Under the Avista policy, third-party sellers of ancillary services may sell these services at market-based rates without having to show a lack of market power, except under certain circumstances.
However, FERC found that third-party market power failed to be mitigated in three situations: sales to an RTO or ISO, which has no ability to self-supply ancillary services but depends on third parties; sales to a traditional, franchised public utility affiliated with the third-party supplier, or sales where the underlying transmission service is on the system of the public utility affiliated with the third-party supplier; and sales to a public utility that is purchasing ancillary services to satisfy its own open access transmission tariff (OATT) requirements to offer ancillary services to its own customers.
The NOPR focuses on the third situation, sales to a public utility that is purchasing ancillary services to satisfy its own OATT requirements to offer ancillary services to its own customers.
“The concern in this situation has been that if third parties who had not been shown to lack market power were permitted to sell to public utilities seeking to meet their OATT ancillary service obligations, the public utility’s ability to recover such purchase costs in OATT rates might lead it to agree to above-market purchases, which would then be incorporated into the public utility’s OATT ancillary service rate and gradually increase that rate,” FERC said.

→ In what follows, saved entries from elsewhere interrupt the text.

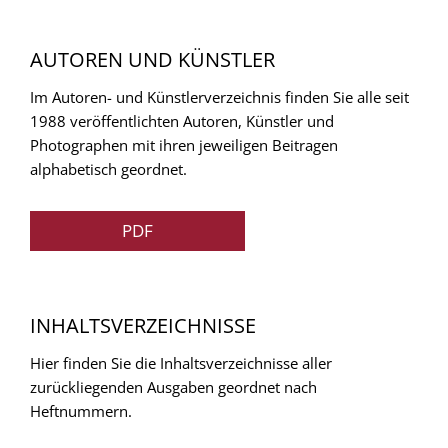
AUTOREN UND KÜNSTLER
Im Autoren- und Künstlerverzeichnis finden Sie alle seit
1988 veröffentlichten Autoren, Künstler und
Photographen mit ihren jeweiligen Beitragen
alphabetisch geordnet.
PDF
INHALTSVERZEICHNISSE
Hier finden Sie die Inhaltsverzeichnisse aller
zurückliegenden Ausgaben geordnet nach
Heftnummern.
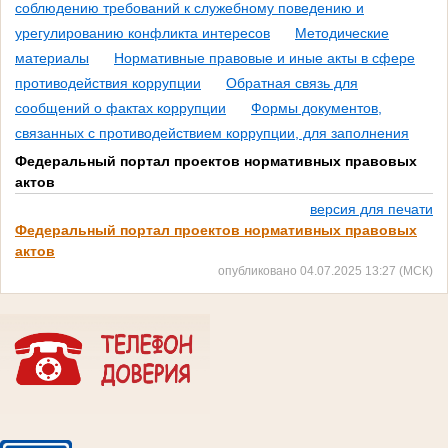
соблюдению требований к служебному поведению и
урегулированию конфликта интересов
Методические
материалы
Нормативные правовые и иные акты в сфере
противодействия коррупции
Обратная связь для
сообщений о фактах коррупции
Формы документов,
связанных с противодействием коррупции, для заполнения
Федеральный портал проектов нормативных правовых
актов
версия для печати
Федеральный портал проектов нормативных правовых
актов
опубликовано 04.07.2025 13:27 (МСК)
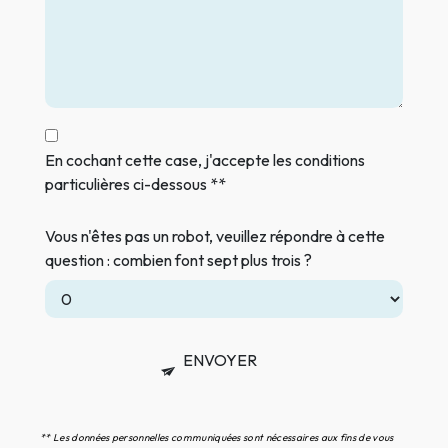
En cochant cette case, j'accepte les conditions
particulières ci-dessous **
Vous n'êtes pas un robot, veuillez répondre à cette
question : combien font sept plus trois ?
ENVOYER
** Les données personnelles communiquées sont nécessaires aux fins de vous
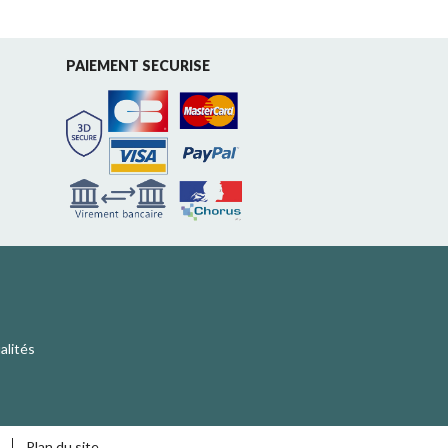
PAIEMENT SECURISE
alités
Plan du site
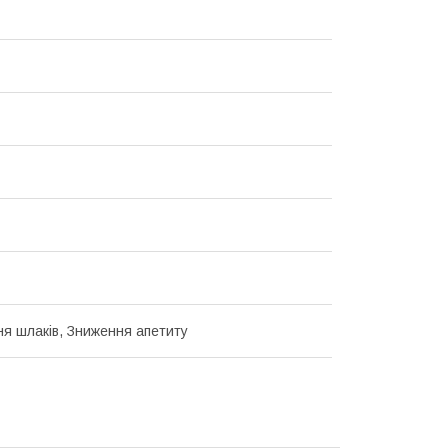
я шлаків, Зниження апетиту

This increase, in turn, would reduce the ability of the cost-based OATT rate to serve as an alternative to the third-party market based rate, and thus undermine the mitigation measure that FERC relied upon in Avista to enable relaxation of the requirement for a market power analysis – namely, that allowing third-party ancillary service providers that could not perform a market power study to sell certain ancillary services at market-based rates with certain restrictions would limit the price at which customers would be willing to buy ancillary services, and thus ensure that the third party sellers’ rates would remain just and reasonable, FERC said.
NOI comments form basis of NOPR
In a notice of inquiry (NOI) on June 16, 2011 FERC sought comment on existing restrictions on third-party provision of ancillary services.
The NOI questioned whether the various cost-based compensation methods for regulation and frequency response service that exist in regions outside of the current organized markets could be adjusted, and sought comment on the adequacy of current accounting and reporting requirements as they pertain to the oversight of the provision of jurisdictional services from energy storage devices.
“A variety of resources are poised to provide ancillary services but may be frustrated from doing so by certain aspects of the commission’s market-based rate policies,” FERC said in the NOPR. “At the same time, transmission customers and sellers alike are seeking greater transparency with regard to reserve requirements for ancillary services, with a particular focus on regulation and frequency response.”
The commission also proposes to require that public utility transmission providers include provisions in their OATTs explaining how they will determine regulation and frequency response service reserve requirements in a manner that takes into account the speed and accuracy of resources used, FERC said.
Comments are due 60 days after the NOPR’s publication in the Federal Register.